My trans identity is not the wellspring of my art but rather my engagement with something I see, hear, and feel in a irreplaceable way and make others see, hear, and feel. So long as I pretended to be something I'm not, I simply could not connect with either my vision or a way to communicate that vision.
From now on, I owe it to you and to me to communicate it via (not despite) my flaws.
Connection, Take 2
In transitioning, I was for the first time seen, heard, and felt by myself and the world as I truly am. My transition and my art are not causally related but are themselves both caused by something bigger than both of them—what Hannah Gadsby calls "connection."
My trans identity is not the wellspring of my art but rather my engagement with something I see, hear, and feel in a irreplaceable way and make others see, hear, and feel.
I don't do "trans art." I don't write "trans books." I am trans. I paint and write because embracing my personhood connects to a bigger reality that you and I share.
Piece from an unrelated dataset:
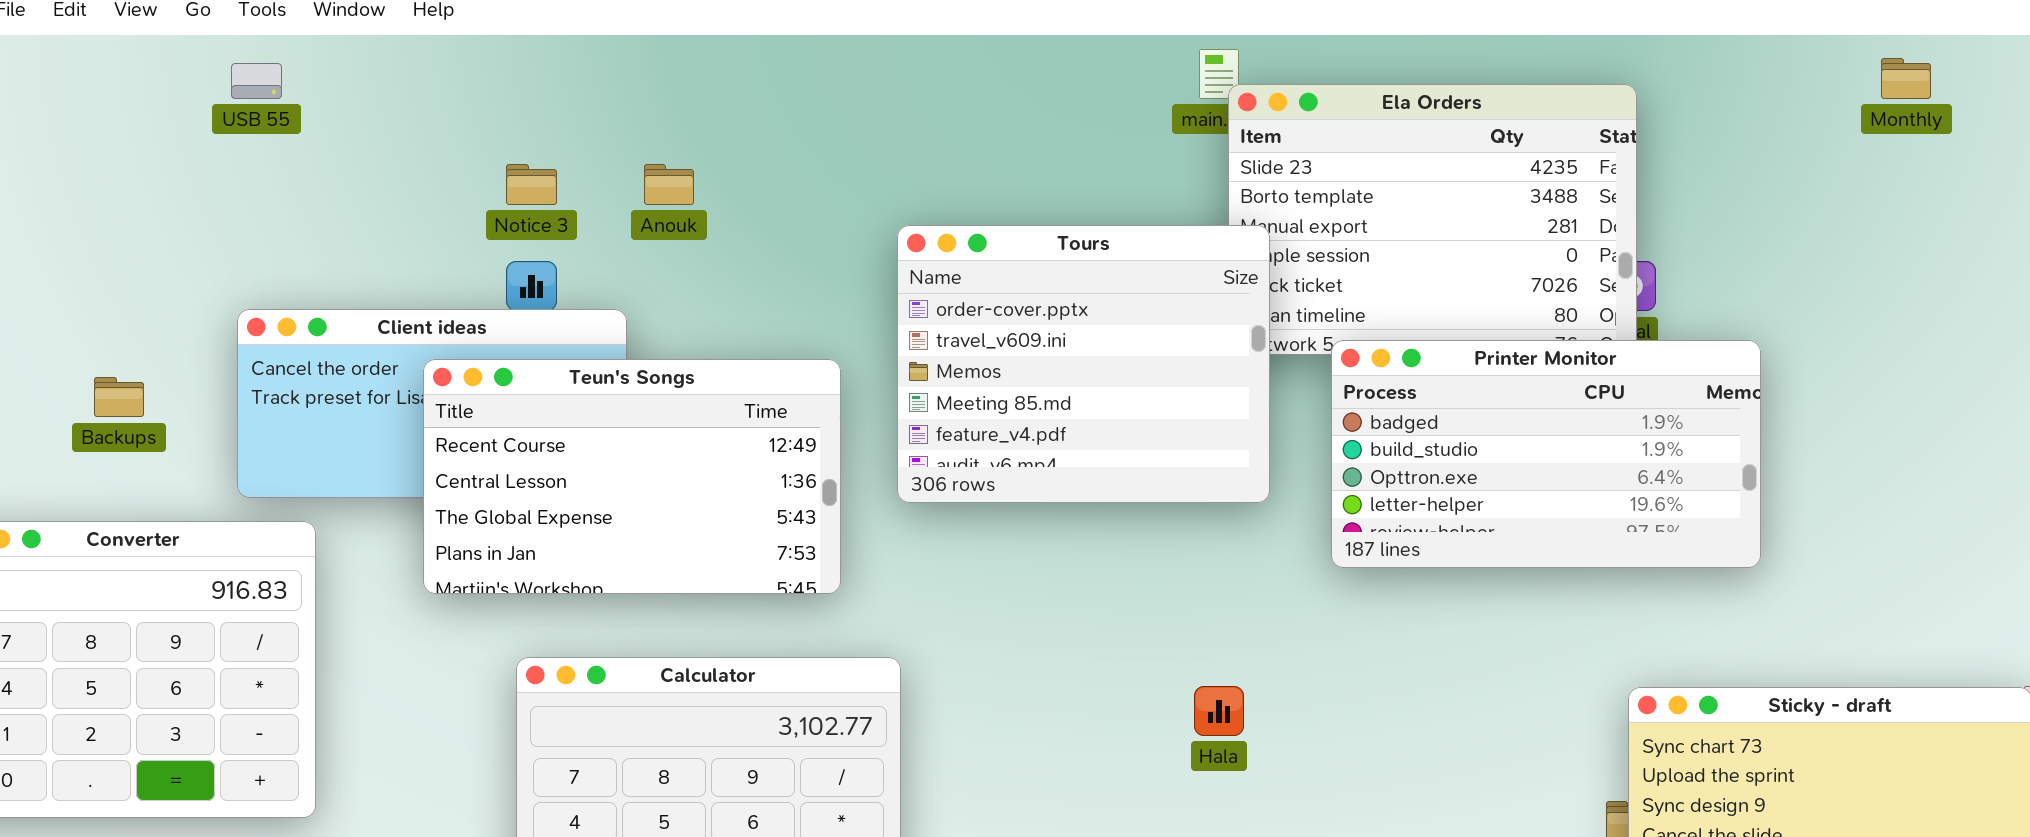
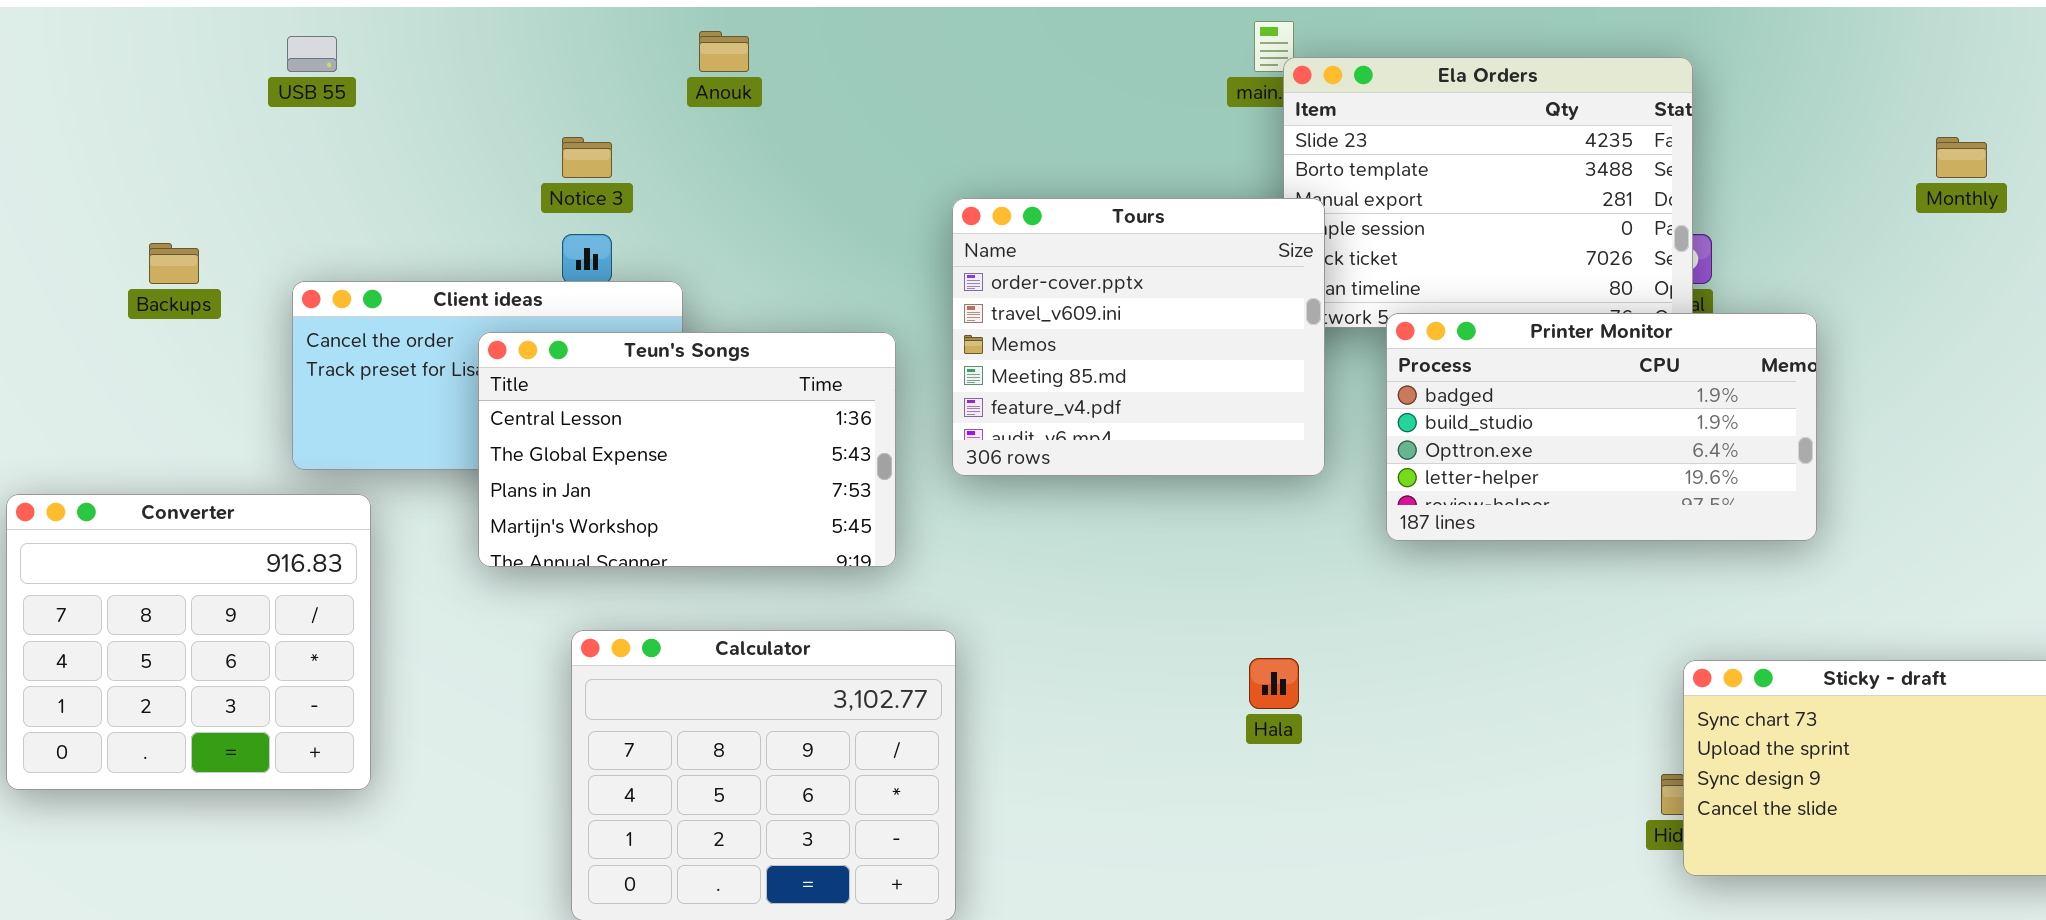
Monthly: [1881,58,1931,99] -> [1936,137,1987,178], moved
Anouk: [644,164,694,205] -> [699,31,749,72], moved
Teun's Songs: [423,359,841,594] -> [478,332,896,567], scrolled down 1 row
Backups: [94,377,144,417] -> [149,243,199,284], moved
The Stars We Might Not Have Seen
It's a starry night, indeed, that we wouldn't glimpse had Vincent Van Gogh not dared to paint it, to strip away the blinders that others assume are "the way things are." In tearing the veil in a way only he could, he makes us see those stars uniquely. We don't have to sever our ears. We don't have to have a penis, vagina, uterus, or testicles.
We just have to be human, each of us in our own irreplaceable, connected way.